The charge of manslaughter is based on the detectives’ finding Stafford was driving recklessly and caused the death of 39-year-old cyclist Anthony “Tony” John Diaz, Carter said. Manslaughter is a second-degree felony, punishable by two to 20 years in prison with a fine not to exceed $10,000, according to the Texas Penal Code.
“We understand Tony’s family and friends suffered a great loss, and the arrest alone will not remedy their grief,” Carter said. “But we sincerely hope it will eventually lead to closure. Our thoughts and prayers continue to extend to all those who Tony touched.”
Both the bus and Diaz were traveling northbound on San Jacinto Boulevard with Diaz next to the bus. Carter said Diaz was doing “everything possible to ride safely.” He was wearing a reflective helmet, operable lights on the front and back of his bicycle, and was riding in empty parking spaces as close to the curb as possible, Carter said.
At some point, the bus left its lane and drifted to the right before the front of the bus collided with Diaz, Carter said. The bus traveled approximately another 110 feet before stopping, dragging Diaz under, Carter said. Diaz was pronounced dead at the scene.

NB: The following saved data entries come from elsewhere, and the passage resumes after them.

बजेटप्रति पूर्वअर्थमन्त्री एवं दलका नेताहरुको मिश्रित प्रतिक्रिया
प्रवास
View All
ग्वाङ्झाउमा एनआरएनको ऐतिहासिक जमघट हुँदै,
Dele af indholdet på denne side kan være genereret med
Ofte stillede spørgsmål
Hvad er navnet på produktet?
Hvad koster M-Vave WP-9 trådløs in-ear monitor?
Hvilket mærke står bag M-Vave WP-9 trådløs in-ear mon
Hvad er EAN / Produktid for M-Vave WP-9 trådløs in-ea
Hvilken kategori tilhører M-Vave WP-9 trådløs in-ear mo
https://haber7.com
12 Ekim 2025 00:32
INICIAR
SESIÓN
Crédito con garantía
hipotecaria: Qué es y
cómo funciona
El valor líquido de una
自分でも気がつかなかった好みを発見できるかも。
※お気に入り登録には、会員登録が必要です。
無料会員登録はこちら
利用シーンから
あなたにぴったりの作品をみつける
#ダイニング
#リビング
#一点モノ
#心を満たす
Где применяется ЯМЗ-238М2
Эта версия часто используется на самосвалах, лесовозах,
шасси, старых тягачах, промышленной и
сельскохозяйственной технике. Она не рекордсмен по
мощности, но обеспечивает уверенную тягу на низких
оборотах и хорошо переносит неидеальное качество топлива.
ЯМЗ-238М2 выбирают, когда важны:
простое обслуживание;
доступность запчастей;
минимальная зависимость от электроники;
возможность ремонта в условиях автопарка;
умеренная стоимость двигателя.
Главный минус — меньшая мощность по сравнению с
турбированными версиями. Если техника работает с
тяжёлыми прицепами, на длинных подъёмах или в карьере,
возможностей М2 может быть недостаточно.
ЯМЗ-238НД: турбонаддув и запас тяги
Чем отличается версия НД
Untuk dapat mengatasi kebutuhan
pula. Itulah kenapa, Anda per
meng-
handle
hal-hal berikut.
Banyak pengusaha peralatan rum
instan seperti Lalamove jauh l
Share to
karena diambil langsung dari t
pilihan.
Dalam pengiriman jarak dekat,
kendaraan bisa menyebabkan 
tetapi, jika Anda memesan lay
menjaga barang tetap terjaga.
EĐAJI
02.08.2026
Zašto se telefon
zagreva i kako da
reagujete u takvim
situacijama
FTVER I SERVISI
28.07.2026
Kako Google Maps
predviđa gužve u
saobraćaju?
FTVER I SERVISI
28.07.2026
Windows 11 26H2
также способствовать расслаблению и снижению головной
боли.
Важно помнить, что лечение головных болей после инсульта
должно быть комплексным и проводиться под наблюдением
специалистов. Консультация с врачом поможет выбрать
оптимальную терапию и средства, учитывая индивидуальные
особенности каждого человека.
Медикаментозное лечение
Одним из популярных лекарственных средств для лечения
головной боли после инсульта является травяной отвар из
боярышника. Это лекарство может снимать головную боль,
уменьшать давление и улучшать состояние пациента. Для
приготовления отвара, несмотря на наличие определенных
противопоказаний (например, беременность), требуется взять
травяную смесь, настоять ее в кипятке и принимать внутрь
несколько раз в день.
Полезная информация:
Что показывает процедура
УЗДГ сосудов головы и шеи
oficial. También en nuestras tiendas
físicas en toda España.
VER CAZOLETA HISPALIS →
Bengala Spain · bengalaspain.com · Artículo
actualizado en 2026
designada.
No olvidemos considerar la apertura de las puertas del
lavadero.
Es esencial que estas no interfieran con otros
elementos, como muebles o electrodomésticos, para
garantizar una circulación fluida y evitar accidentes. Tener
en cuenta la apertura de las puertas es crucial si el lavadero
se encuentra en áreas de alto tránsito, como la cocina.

The crash was captured on UT security cameras and internal and external bus cameras. Carter said a review of the footage concluded that the 11 passengers became alarmed as the bus seemed to bear down on the cyclist. Carter, who watched the videos, said one passenger appeared to shout at the bus driver to get her attention to no avail.

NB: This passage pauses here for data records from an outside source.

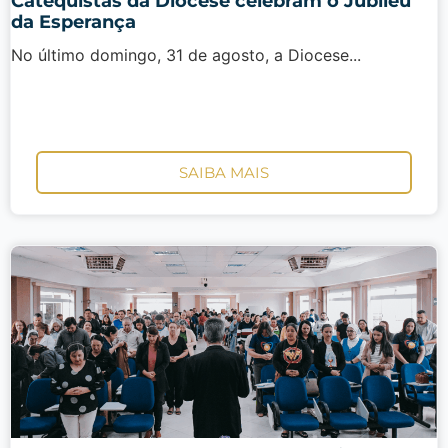
Catequistas da Diocese celebram o Jubileu
da Esperança
No último domingo, 31 de agosto, a Diocese...
SAIBA MAIS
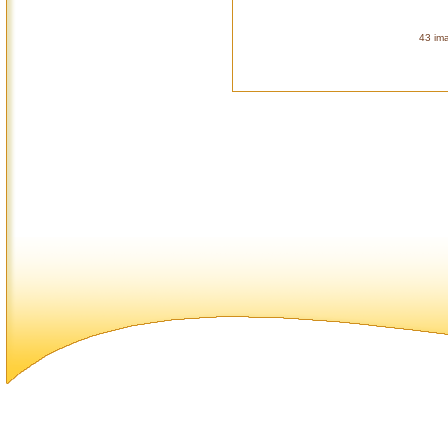
43 ima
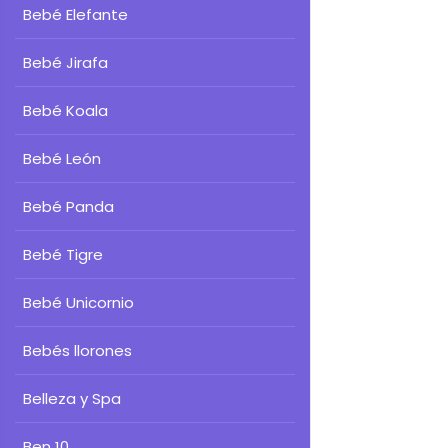
Bebé Elefante
Bebé Jirafa
Bebé Koala
Bebé León
Bebé Panda
Bebé Tigre
Bebé Unicornio
Bebés llorones
Belleza y Spa
Ben 10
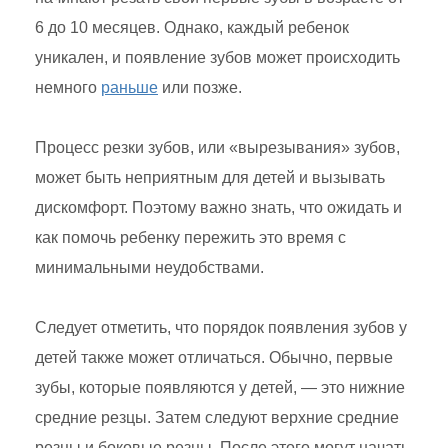
6 до 10 месяцев. Однако, каждый ребенок
уникален, и появление зубов может происходить
немного
раньше
или позже.
Процесс резки зубов, или «вырезывания» зубов,
может быть неприятным для детей и вызывать
дискомфорт. Поэтому важно знать, что ожидать и
как помочь ребенку пережить это время с
минимальными неудобствами.
Следует отметить, что порядок появления зубов у
детей также может отличаться. Обычно, первые
зубы, которые появляются у детей, — это нижние
средние резцы. Затем следуют верхние средние
резцы и боковые резцы. После этого могут начать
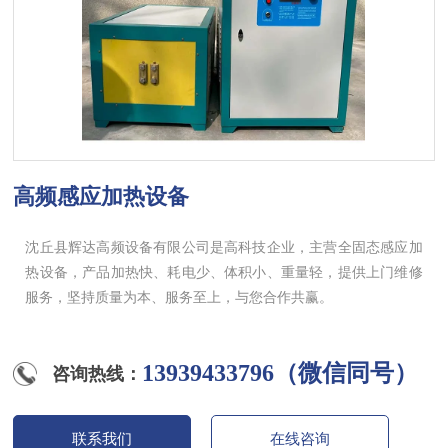
高频感应加热设备
沈丘县辉达高频设备有限公司是高科技企业，主营全固态感应加
热设备，产品加热快、耗电少、体积小、重量轻，提供上门维修
服务，坚持质量为本、服务至上，与您合作共赢。
13939433796（微信同号）
咨询热线：
联系我们
在线咨询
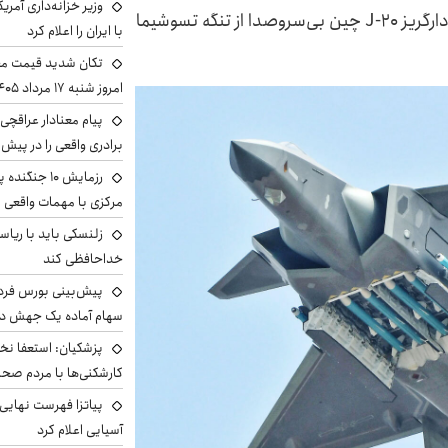
وزیر خزانه‌داری آمری
روزنامه ساوث چاینا مورنینگ پست نوشت: جت رادارگریز J-20 چین بی‌سروصدا از تنگه تسوشیما
با ایران را اعلام کرد
تکان شدید قیمت محص
امروز شنبه ۱۷ مرداد ۱۴۰۵
پیام معنادار عراقچی:
برادری واقعی را در پیش 
رزمایش ۱۰ جن
مرکزی با مهمات واقعی
زلنسکی باید با ریا
خداحافظی کند
سهام آماده یک جهش د
پزشکیان: استعفا نخوا
کارشکنی‌ها با مردم صح
پیاتزا فهرست نهایی 
آسیایی اعلام کرد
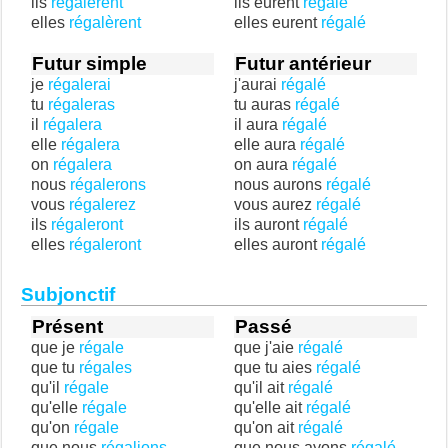
ils
régalèrent
ils eurent
régalé
elles
régalèrent
elles eurent
régalé
Futur simple
Futur antérieur
je
régalerai
j'aurai
régalé
tu
régaleras
tu auras
régalé
il
régalera
il aura
régalé
elle
régalera
elle aura
régalé
on
régalera
on aura
régalé
nous
régalerons
nous aurons
régalé
vous
régalerez
vous aurez
régalé
ils
régaleront
ils auront
régalé
elles
régaleront
elles auront
régalé
Subjonctif
Présent
Passé
que je
régale
que j'aie
régalé
que tu
régales
que tu aies
régalé
qu'il
régale
qu'il ait
régalé
qu'elle
régale
qu'elle ait
régalé
qu'on
régale
qu'on ait
régalé
que nous
régalions
que nous ayons
régalé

Carter said the videos are considered evidence and will not be released prior to Stafford’s trial.
Findings from the investigation do not show that Stafford was under the influence of illegal narcotics or alcohol, but Carter would not answer reporters’ questions as to whether she was under the influence of any legal drugs, as that information will be presented during the trial as evidence.

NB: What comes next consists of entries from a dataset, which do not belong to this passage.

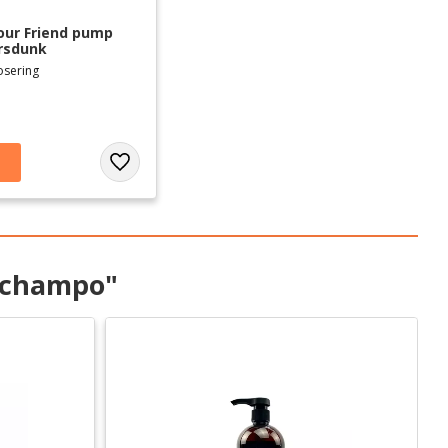
our Friend pump 
ersdunk
osering
Lägg till i favoriter
 schampo"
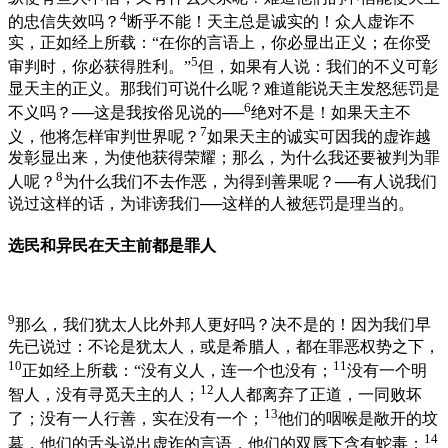
4
的忠信失效吗？
断乎不能！天主总是诚实的！众人虚诈不
实，正如经上所载：“在你的言语上，你必显出正义；在你受
5
审判时，你必获得胜利。”
但，如果有人说：我们的不义可彰
显天主的正义。那我们可说什么呢？难道能说天主发怒惩罚是
6
不义吗？──这是我按俗见说的──
绝对不是！如果天主不
7
义，他将怎样审判世界呢？
如果天主的诚实可因我的虚诈越
发彰显出来，为使他获得荣耀；那么，为什么我还要被判为罪
8
人呢？
为什么我们不去作恶，为得到善果呢？──有人说我们
说过这样的话，为诽谤我们──这样的人被惩罚是理当的。
选民和异民在天主前都是罪人
9
那么，我们犹太人比外邦人更好吗？决不是的！因为我们早
先已说过：不论是犹太人，或是希腊人，都在罪恶权势之下，
10
11
正如经上所载：“没有义人，连一个也没有；
没有一个明
12
智人，没有寻觅天主的人；
人人都离弃了正道，一同败坏
13
了；没有一人行善，实在没有一个；
他们的咽喉是敞开的坟
14
墓，他们的舌头说出虚诈的言语，他们的双唇下含有蛇毒；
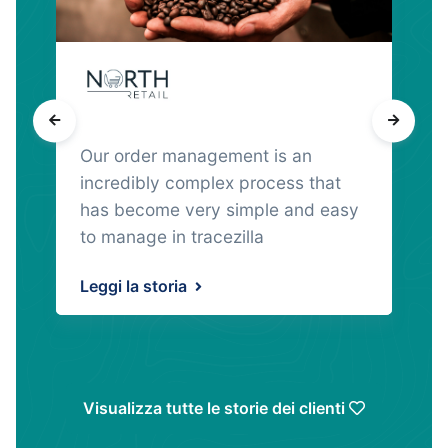
Our order management is an
incredibly complex process that
has become very simple and easy
to manage in tracezilla
Leggi la storia
Visualizza tutte le storie dei clienti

A search warrant filed Feb. 15 found that Stafford failed part of a field sobriety test and that prescription drugs were found in her backpack.
Travis Transit, the service provider of CapMetro, issued a statement following Stafford’s arrest indicating that her employment at CapMetro had been terminated.
“We are aware of the University of Texas at Austin Police Department’s proceedings today,” the statement said. “The person identified is no longer employed at Travis Transit.”
Carter said a review of mechanical records of the bus show there were no issues with the bus itself, but an independent party is still investigating the possibility of mechanical issues. It is unclear when those results will be released.
The area of the crash was well lit and there was “virtually no traffic” during the time of the crash, Carter said.
Carter said CapMetro fully cooperated with UTPD throughout the investigation. CapMetro released a statement following the press conference.
“Capital Metro was made aware of the arrest and continues to cooperate with law enforcement in their investigation of the Jan. 28 crash,” the statement said. “Our thoughts remain with the family and loved ones of Tony Diaz.”